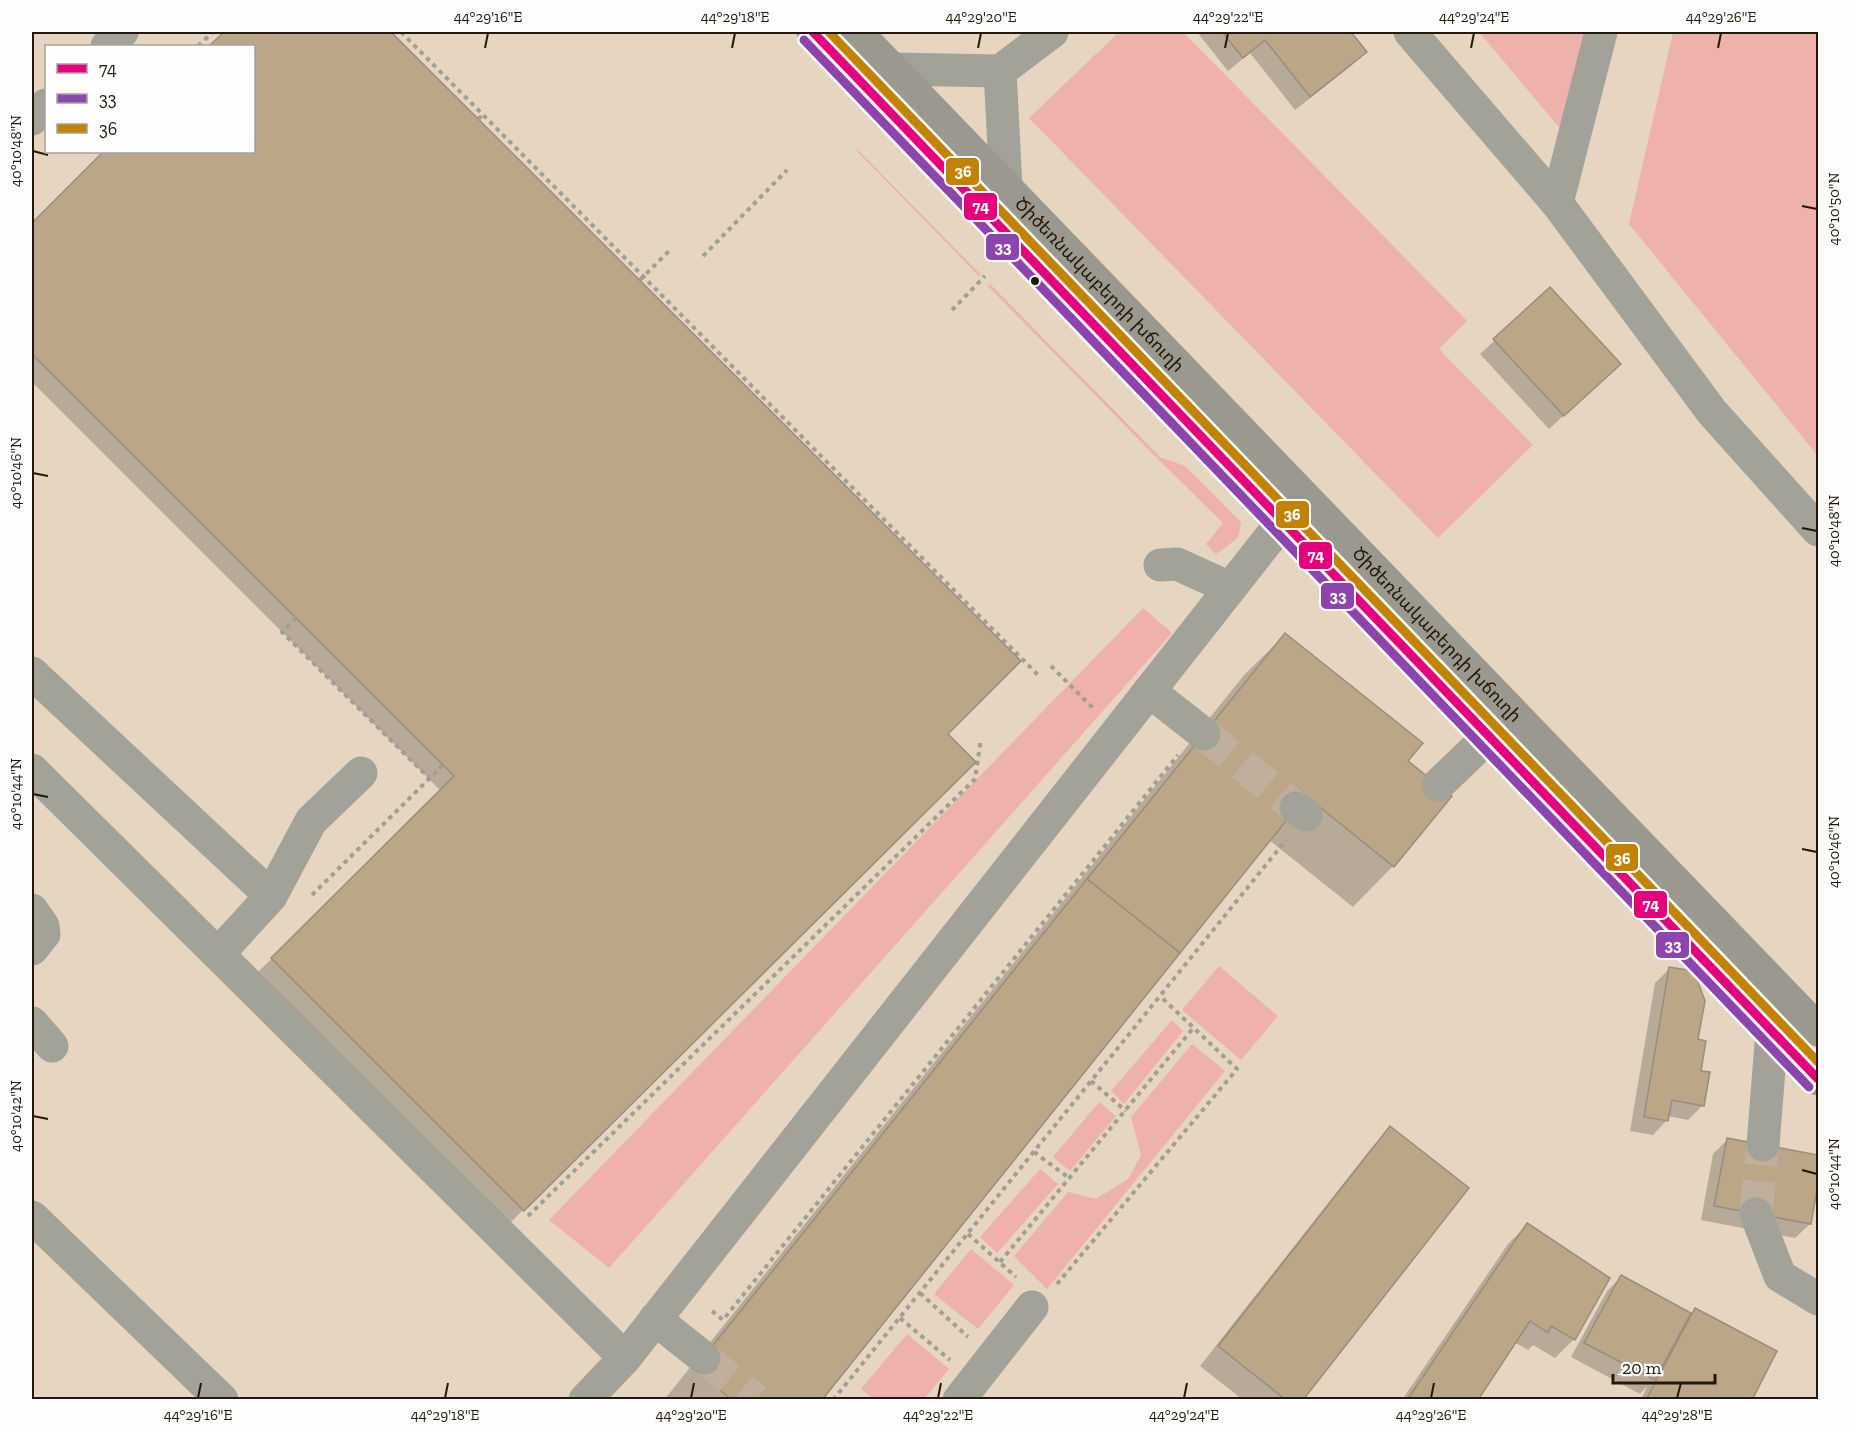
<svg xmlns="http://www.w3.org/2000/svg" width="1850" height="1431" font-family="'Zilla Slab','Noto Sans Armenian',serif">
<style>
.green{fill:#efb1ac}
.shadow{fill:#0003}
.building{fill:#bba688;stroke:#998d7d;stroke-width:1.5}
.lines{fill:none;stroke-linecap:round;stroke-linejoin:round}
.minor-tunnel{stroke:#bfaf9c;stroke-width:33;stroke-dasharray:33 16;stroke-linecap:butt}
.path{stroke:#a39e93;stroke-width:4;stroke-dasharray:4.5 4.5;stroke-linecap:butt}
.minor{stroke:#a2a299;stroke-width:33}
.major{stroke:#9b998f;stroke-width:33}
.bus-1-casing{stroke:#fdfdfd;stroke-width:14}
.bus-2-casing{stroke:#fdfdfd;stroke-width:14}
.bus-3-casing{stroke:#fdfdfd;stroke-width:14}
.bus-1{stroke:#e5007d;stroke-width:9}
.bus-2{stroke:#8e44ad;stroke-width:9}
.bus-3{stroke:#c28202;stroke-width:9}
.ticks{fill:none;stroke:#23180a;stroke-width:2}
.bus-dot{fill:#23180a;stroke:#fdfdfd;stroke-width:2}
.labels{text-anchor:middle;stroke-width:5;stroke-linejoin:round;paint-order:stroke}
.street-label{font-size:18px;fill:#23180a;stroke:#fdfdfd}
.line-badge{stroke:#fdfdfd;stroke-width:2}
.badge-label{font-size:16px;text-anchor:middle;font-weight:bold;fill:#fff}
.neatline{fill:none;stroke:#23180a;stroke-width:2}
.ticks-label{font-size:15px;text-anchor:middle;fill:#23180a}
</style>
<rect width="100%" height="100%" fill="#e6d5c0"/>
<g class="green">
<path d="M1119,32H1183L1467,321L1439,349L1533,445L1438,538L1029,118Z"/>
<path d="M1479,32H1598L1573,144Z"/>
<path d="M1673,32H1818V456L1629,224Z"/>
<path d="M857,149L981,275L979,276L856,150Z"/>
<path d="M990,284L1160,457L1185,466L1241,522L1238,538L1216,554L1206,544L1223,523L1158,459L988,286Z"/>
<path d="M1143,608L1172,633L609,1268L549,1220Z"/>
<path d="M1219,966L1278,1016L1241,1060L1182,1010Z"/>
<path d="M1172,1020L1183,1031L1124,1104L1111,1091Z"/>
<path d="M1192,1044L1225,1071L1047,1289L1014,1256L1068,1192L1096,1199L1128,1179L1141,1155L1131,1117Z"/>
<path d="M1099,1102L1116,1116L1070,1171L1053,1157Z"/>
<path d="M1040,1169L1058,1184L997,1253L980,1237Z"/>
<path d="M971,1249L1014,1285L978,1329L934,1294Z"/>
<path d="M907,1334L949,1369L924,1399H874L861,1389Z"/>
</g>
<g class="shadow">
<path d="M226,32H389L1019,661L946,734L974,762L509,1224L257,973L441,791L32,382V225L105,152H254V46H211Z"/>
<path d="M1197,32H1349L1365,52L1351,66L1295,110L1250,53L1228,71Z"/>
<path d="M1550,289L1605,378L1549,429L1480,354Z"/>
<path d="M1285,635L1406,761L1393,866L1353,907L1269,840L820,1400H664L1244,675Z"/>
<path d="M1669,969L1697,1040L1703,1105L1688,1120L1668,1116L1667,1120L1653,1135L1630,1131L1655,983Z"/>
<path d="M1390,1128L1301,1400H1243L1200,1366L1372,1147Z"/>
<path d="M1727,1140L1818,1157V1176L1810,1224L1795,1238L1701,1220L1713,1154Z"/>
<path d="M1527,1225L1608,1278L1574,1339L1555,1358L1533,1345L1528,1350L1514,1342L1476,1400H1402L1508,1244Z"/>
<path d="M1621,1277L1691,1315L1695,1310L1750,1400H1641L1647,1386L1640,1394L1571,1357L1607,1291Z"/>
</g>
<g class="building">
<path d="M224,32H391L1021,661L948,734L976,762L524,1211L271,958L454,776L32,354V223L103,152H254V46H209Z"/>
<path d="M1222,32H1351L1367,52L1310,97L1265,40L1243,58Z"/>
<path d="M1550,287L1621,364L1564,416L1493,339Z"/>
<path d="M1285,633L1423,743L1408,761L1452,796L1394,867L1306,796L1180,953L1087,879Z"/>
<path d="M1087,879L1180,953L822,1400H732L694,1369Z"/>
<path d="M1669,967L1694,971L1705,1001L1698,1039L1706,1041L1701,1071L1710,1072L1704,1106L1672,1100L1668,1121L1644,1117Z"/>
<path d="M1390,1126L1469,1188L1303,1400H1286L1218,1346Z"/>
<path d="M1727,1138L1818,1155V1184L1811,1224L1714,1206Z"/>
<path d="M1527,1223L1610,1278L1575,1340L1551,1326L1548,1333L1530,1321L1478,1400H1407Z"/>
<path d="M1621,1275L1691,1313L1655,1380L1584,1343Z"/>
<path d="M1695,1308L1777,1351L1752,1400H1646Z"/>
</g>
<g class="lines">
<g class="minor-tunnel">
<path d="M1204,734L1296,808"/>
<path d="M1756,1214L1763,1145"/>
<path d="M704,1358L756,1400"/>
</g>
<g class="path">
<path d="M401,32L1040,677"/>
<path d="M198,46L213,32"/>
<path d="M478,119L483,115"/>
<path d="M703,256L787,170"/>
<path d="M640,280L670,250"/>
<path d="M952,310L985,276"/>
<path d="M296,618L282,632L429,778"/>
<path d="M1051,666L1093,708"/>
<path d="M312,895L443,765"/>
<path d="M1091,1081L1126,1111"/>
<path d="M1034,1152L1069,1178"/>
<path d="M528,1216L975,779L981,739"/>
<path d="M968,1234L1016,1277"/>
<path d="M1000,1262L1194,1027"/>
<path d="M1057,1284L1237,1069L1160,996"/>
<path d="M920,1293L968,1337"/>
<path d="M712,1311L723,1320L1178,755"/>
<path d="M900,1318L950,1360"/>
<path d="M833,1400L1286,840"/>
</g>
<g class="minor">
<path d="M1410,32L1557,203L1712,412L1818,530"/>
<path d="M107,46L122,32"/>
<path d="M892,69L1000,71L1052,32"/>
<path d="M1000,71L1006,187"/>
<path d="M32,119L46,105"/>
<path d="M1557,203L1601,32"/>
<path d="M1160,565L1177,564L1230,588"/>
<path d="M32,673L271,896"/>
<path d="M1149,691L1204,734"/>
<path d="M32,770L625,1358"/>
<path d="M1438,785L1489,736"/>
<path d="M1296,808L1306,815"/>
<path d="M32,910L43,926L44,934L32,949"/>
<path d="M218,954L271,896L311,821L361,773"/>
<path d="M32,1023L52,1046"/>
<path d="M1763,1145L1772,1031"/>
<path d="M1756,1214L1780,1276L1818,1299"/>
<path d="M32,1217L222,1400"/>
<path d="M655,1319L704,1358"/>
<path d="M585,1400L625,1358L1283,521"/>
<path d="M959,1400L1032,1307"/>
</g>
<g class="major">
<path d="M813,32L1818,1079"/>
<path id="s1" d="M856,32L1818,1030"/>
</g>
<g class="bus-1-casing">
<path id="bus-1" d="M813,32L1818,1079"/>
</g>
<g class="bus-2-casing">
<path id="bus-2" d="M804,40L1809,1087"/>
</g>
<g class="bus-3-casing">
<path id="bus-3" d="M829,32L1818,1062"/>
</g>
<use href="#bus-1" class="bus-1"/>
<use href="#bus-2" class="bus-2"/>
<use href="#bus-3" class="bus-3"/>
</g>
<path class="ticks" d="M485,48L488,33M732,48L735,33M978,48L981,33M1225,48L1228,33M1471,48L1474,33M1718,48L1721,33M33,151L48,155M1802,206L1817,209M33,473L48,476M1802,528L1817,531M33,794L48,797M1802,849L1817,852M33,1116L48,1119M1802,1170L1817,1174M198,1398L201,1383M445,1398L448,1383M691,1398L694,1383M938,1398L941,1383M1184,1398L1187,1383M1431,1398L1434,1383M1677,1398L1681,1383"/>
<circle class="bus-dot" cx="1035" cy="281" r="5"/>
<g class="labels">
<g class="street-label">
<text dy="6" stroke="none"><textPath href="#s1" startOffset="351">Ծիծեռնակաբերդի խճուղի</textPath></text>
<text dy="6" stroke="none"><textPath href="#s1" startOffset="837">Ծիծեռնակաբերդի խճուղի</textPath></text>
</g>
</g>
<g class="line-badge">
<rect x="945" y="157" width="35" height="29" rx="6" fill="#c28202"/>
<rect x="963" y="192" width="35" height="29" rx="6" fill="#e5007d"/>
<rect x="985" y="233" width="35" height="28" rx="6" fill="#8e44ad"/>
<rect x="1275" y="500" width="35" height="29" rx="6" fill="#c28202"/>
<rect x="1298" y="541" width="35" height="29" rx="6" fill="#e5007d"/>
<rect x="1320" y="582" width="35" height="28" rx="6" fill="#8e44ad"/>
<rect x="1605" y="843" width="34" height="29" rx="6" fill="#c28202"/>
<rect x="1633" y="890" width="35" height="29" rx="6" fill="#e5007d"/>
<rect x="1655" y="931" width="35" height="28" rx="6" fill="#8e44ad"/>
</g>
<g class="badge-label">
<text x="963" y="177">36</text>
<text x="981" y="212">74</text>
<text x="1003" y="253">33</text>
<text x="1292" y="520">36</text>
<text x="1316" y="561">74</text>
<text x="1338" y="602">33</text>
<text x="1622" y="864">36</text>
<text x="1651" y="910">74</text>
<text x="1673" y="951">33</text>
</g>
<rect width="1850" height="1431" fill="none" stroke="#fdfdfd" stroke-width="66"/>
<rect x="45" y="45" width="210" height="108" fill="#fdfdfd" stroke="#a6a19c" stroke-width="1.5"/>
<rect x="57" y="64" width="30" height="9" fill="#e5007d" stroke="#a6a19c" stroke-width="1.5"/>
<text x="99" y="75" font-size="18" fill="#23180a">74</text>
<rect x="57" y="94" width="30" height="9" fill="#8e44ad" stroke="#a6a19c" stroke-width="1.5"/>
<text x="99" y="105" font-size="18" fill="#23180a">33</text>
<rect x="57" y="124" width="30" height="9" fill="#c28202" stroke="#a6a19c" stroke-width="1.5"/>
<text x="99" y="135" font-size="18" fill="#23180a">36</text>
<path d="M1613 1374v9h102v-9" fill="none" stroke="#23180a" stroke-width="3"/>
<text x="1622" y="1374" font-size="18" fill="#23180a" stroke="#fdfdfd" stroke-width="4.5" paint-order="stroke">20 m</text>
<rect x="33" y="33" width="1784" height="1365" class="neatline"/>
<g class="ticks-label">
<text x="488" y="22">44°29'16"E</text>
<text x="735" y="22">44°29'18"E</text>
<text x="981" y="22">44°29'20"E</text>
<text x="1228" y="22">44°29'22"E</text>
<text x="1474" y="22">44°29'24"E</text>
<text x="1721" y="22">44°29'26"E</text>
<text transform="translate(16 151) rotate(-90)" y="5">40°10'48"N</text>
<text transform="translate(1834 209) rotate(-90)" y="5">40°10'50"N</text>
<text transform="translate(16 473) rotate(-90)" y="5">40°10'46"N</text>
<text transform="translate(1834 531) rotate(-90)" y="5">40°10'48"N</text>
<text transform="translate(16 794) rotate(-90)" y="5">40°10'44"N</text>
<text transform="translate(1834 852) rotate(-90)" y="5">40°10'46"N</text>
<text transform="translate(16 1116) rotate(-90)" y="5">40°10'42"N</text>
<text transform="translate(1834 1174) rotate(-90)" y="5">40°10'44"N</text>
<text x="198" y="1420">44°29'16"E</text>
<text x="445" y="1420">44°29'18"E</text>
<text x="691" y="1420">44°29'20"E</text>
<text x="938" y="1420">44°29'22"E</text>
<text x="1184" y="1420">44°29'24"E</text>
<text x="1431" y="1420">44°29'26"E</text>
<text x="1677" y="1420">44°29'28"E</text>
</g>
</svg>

──────────

§ **Your goal**
Lines of the listing above that include the string "dasharray" should each be copied.

§ **Response area**
.minor-tunnel{stroke:#bfaf9c;stroke-width:33;stroke-dasharray:33 16;stroke-linecap:butt}
.path{stroke:#a39e93;stroke-width:4;stroke-dasharray:4.5 4.5;stroke-linecap:butt}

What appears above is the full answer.